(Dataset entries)
-------------------------

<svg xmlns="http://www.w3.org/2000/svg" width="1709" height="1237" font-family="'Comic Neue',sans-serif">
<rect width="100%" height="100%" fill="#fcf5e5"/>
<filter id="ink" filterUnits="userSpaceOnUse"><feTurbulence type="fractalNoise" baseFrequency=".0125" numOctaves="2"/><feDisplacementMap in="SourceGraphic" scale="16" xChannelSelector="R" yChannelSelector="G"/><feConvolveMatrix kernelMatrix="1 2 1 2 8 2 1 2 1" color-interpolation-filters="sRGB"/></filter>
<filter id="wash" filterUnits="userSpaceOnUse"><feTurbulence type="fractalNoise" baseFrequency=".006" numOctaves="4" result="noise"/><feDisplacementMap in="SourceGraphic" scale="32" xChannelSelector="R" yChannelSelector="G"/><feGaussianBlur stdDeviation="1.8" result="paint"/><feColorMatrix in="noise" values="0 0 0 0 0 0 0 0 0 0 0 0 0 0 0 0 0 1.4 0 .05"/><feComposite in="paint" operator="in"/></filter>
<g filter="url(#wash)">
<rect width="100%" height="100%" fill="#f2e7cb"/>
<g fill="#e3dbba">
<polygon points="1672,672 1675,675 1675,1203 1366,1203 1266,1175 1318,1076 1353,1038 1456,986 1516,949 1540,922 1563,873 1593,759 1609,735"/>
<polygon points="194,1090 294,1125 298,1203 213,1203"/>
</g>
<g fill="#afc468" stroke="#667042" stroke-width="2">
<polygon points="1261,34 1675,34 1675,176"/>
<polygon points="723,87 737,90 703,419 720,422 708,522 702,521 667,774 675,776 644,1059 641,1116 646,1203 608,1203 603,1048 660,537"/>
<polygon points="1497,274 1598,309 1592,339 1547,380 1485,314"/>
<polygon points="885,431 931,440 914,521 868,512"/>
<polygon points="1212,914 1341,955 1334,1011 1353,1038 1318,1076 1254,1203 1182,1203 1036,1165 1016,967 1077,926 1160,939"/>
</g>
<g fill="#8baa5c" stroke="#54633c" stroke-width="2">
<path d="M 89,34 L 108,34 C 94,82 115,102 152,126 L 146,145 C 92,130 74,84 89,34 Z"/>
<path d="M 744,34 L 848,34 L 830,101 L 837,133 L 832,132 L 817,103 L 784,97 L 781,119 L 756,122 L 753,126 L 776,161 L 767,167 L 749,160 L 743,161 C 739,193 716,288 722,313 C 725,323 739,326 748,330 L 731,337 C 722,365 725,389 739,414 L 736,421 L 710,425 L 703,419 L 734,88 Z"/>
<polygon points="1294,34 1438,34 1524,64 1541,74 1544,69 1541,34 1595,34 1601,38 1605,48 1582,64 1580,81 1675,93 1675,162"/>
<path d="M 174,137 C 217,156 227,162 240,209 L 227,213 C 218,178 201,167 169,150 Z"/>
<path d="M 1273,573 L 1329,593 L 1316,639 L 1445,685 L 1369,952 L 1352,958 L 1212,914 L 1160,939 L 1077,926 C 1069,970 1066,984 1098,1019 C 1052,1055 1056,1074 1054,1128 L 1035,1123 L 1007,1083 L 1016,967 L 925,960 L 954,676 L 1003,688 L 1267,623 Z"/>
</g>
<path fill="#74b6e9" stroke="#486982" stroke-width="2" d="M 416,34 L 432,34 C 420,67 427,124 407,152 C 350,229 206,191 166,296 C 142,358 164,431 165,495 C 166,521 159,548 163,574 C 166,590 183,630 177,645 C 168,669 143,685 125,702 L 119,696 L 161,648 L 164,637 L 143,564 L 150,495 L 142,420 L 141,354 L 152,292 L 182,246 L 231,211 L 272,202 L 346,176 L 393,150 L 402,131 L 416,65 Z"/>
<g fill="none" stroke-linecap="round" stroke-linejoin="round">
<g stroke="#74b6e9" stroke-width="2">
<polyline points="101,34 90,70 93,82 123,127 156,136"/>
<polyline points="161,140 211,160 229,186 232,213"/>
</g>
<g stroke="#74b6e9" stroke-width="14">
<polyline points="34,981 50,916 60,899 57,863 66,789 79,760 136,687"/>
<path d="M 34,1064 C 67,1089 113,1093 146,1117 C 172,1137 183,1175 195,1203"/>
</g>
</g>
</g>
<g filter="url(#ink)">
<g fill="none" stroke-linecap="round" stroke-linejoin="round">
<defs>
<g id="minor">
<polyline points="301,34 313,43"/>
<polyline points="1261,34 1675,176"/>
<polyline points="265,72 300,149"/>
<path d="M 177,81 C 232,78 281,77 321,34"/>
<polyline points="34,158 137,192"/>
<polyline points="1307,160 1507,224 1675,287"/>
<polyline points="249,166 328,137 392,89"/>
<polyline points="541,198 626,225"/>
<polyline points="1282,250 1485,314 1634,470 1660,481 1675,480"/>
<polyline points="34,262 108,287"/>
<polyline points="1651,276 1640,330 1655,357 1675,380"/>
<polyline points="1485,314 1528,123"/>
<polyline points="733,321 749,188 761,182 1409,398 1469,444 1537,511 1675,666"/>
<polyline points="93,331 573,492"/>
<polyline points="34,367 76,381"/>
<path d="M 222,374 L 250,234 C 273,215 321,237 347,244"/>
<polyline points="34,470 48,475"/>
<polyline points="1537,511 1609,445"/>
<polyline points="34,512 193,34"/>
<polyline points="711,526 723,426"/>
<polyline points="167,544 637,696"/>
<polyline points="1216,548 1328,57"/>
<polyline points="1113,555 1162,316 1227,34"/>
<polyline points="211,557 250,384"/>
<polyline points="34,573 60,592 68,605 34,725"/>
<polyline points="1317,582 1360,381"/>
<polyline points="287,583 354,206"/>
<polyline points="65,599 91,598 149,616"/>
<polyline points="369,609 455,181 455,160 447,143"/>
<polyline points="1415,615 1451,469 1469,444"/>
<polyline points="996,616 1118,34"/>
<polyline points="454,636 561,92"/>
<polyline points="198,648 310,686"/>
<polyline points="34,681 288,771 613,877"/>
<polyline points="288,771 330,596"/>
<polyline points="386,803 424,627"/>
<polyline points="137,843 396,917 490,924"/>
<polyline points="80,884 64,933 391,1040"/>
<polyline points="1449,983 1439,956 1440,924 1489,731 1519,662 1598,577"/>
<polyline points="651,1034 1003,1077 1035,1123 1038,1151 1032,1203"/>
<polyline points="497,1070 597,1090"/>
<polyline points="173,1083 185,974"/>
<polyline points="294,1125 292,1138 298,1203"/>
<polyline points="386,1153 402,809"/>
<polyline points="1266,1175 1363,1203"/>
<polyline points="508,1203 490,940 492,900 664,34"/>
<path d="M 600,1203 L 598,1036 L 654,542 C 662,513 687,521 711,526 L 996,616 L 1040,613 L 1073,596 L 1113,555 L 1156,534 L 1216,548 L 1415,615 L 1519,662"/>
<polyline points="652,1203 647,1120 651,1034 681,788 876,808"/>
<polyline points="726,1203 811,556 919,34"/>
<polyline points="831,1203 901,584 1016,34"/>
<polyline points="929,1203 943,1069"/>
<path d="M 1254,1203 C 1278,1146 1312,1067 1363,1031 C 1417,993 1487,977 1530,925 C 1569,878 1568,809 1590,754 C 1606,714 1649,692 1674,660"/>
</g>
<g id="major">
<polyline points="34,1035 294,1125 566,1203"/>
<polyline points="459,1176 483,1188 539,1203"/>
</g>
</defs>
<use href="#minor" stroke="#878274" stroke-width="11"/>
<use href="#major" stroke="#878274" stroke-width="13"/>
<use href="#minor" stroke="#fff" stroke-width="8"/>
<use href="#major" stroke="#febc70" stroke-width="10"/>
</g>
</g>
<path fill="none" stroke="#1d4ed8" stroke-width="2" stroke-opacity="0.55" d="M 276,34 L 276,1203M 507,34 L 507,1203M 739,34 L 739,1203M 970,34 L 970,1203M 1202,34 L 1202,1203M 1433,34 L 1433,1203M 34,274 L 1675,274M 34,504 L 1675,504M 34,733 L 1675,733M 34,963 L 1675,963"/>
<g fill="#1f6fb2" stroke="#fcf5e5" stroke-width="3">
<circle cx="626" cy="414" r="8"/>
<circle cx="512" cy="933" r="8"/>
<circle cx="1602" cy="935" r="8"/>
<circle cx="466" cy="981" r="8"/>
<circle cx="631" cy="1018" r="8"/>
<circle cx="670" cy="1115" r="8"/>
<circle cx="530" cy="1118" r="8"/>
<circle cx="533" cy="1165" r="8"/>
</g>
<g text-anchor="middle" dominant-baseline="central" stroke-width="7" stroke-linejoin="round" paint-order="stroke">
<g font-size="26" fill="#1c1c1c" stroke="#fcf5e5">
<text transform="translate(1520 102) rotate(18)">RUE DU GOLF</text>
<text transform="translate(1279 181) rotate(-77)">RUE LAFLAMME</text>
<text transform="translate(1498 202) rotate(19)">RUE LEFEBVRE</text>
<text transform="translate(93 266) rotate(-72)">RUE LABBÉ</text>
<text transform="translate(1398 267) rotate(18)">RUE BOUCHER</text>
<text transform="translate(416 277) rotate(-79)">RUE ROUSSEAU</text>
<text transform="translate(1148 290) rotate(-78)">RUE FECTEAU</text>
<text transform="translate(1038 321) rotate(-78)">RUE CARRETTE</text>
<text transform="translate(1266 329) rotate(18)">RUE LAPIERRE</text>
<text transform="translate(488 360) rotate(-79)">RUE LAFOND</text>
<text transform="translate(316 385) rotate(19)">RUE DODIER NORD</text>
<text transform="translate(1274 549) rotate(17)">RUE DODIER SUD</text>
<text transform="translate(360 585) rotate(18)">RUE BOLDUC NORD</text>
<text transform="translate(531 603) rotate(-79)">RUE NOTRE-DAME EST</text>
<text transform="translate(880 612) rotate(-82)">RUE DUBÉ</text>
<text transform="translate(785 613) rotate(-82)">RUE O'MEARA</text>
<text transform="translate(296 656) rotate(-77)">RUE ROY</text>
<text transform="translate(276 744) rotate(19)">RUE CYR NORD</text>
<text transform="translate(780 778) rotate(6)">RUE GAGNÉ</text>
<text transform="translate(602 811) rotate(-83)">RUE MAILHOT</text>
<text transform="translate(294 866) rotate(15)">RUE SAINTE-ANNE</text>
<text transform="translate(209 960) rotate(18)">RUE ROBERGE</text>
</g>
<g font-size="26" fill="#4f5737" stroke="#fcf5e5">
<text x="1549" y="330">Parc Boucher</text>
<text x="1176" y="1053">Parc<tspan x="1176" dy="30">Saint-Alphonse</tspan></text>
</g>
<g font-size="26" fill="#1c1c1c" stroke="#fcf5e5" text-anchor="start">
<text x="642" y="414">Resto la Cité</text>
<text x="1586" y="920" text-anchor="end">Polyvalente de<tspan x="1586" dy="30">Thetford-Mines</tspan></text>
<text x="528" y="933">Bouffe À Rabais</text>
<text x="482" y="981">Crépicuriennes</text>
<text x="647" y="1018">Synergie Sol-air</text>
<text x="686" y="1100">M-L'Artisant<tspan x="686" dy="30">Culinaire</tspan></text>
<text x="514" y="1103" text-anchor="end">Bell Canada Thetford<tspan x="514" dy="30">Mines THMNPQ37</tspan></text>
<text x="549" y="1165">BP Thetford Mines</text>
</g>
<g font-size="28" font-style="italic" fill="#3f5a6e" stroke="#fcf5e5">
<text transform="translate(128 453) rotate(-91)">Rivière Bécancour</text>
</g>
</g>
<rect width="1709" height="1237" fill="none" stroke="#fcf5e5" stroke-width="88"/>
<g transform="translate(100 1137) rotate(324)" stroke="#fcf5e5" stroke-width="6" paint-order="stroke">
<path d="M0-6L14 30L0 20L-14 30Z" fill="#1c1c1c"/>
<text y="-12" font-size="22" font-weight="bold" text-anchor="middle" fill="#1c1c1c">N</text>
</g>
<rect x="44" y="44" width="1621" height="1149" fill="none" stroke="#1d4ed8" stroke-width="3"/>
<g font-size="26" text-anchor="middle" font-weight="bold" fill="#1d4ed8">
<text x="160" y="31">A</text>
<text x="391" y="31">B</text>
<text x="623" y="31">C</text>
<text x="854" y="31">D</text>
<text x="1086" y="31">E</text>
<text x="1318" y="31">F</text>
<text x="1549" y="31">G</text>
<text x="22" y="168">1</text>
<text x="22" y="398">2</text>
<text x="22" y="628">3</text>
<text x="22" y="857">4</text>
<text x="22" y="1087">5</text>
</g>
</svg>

-------------------------

▸ Problem statement
If a line in the records contains the word "SourceGraphic", copy it out.

▸ Completed task
<filter id="ink" filterUnits="userSpaceOnUse"><feTurbulence type="fractalNoise" baseFrequency=".0125" numOctaves="2"/><feDisplacementMap in="SourceGraphic" scale="16" xChannelSelector="R" yChannelSelector="G"/><feConvolveMatrix kernelMatrix="1 2 1 2 8 2 1 2 1" color-interpolation-filters="sRGB"/></filter>
<filter id="wash" filterUnits="userSpaceOnUse"><feTurbulence type="fractalNoise" baseFrequency=".006" numOctaves="4" result="noise"/><feDisplacementMap in="SourceGraphic" scale="32" xChannelSelector="R" yChannelSelector="G"/><feGaussianBlur stdDeviation="1.8" result="paint"/><feColorMatrix in="noise" values="0 0 0 0 0 0 0 0 0 0 0 0 0 0 0 0 0 1.4 0 .05"/><feComposite in="paint" operator="in"/></filter>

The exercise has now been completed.